The Coalition on Online Identity Theft is geared to focus on public education; promote preventative technology; document and share information regarding online fraudulent activity, and work with government and law enforcement to better protect business and consumers.

''Ultimately, the solution is a shared responsibility among industry, government and consumers to advance education and awareness, stronger penalties, cooperation within industry and law enforcement, and work together to prevent the spread of this problem into e-commerce,'' says Harris N. Miller, president of the Information Technology Association of America, the high-tech trade group that organized the new coalition.

The coalition, according to industry analysts, has a big job ahead of it.

Identity theft incidents grew by 79 percent in the 12 months between June of 2002 and June of 2003, according to a recent report from Gartner, Inc., a major industry analyst firm. That means 7 million U.S. adults, or 3.4 percent of U.S. consumers, were victims of identity theft during that one-year period. And it's a crime largely going unpunished. Gartner analysts say that thieves have better than a one in 700 chance of being caught by federal authorities.

Researchers at the Aberdeen Group, a Boston-based industry analyst firm, say the problem of identity theft is only getting worse.
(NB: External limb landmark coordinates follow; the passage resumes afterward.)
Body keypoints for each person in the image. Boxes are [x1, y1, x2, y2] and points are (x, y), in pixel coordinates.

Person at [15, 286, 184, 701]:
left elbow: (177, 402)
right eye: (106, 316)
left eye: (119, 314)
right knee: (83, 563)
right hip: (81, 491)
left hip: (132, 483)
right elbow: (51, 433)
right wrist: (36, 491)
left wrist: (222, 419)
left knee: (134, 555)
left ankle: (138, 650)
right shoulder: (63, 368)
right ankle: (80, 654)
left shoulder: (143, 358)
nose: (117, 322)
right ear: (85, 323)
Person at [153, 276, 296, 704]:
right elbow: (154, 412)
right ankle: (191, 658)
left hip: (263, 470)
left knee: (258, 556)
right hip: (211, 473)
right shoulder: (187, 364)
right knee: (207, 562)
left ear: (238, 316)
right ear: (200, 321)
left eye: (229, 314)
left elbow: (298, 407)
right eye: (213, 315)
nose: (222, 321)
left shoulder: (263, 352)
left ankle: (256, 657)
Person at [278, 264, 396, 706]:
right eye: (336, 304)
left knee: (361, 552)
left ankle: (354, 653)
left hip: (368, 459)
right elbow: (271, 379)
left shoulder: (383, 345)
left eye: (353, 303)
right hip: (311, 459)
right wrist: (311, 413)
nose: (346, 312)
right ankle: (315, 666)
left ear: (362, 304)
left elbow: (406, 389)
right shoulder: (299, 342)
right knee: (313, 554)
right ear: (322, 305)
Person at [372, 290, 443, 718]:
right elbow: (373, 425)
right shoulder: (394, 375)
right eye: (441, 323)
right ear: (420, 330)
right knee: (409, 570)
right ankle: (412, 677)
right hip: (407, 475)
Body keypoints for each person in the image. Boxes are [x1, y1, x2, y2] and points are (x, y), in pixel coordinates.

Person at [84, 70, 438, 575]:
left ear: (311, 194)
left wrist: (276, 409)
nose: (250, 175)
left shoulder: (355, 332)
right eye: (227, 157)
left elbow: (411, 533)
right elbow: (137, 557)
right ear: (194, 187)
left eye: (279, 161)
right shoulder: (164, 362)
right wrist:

The financial damage caused by online identity theft is not only mounting, it's exploding at a growth rate of about 300 percent a year, according to Aberdeen analysts.

Financial loss from identity theft is expected to reach $73.8 billion in the United States by the end of this year -- $221.2 billion worldwide, reports Aberdeen analysts in a recent study. The current trajectory -- based on a 300 percent compound annual growth rate -- has the figures reaching $2 trillion by the end of 2005.
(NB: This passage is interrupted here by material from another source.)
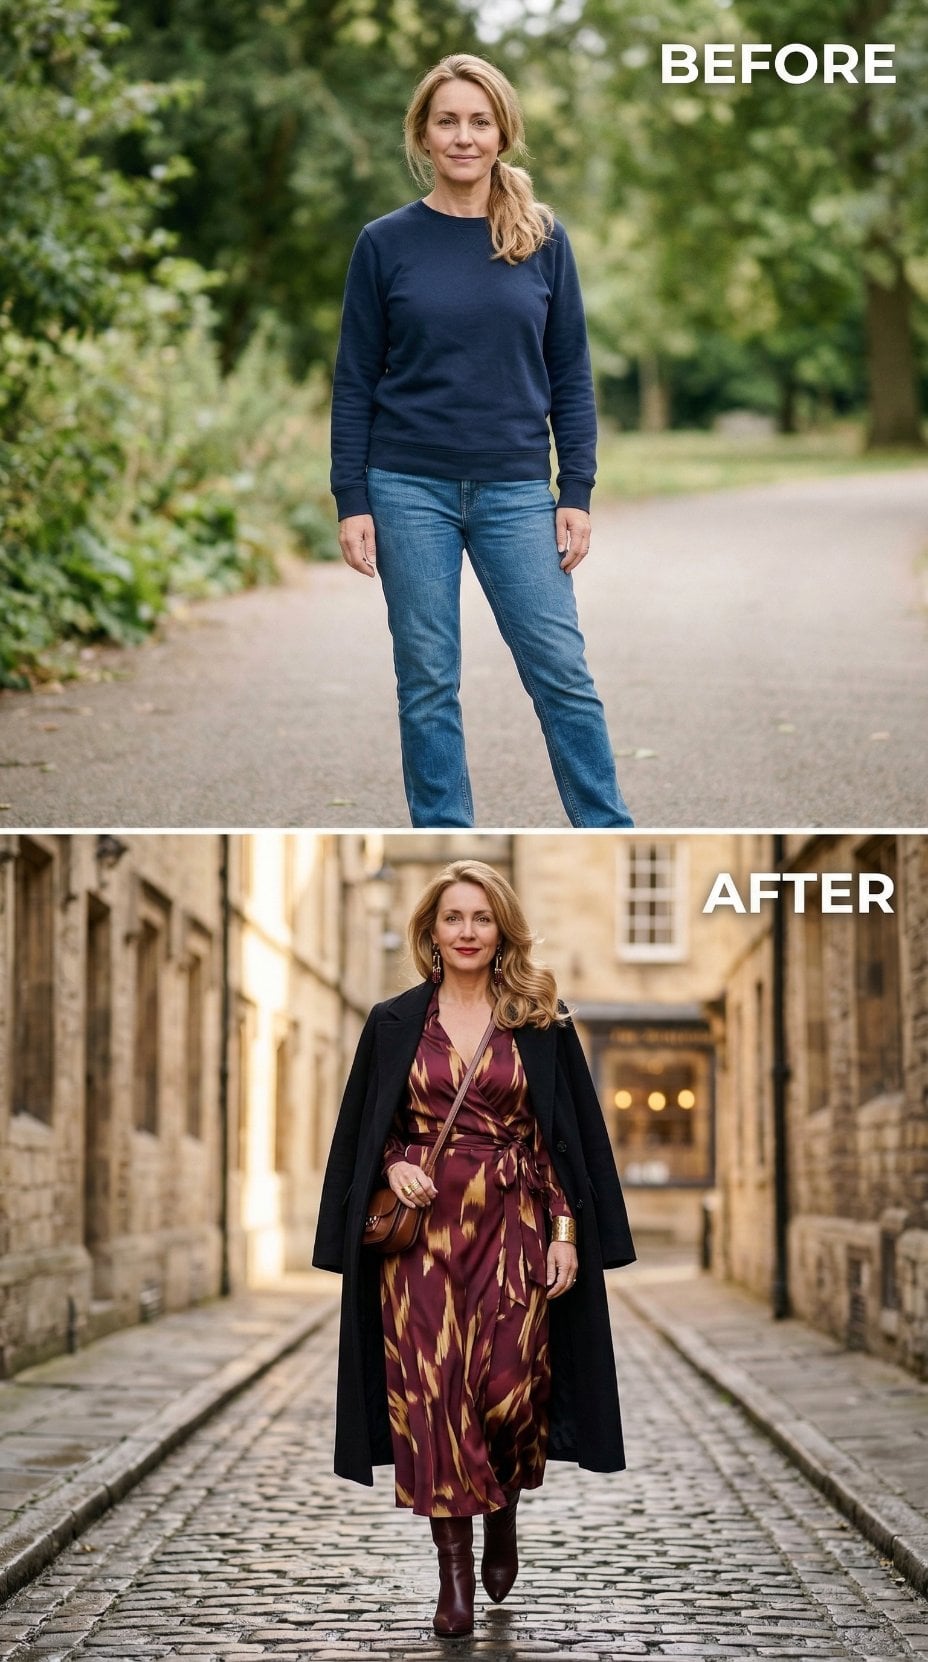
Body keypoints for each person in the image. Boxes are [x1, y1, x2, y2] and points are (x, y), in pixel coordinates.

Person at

And Aberdeen analysts say it's a profitable crime. It currently pays an average of $9,800 per incident, according to the Aberdeen report.

The coalition formed to fight this problem is initially focused on reaching out to other companies and organizations interested in safeguarding the future of e-business, according to Miller. He adds that the group is going to try to coordinate its efforts with the Federal Trade Commission, the Department of Justice and other federal, state and local law enforcement agencies.

Founding members of the coalition include: Amazon.com, the Business Software Alliance, Cyveillance, Inc., eBay, the Information Technology Association of America, McAfee Security, Microsoft, RSA Security Inc., TechNet, Verisign, Visa U.S.A., WholeSecurity, Inc., and Zone Labs, Inc.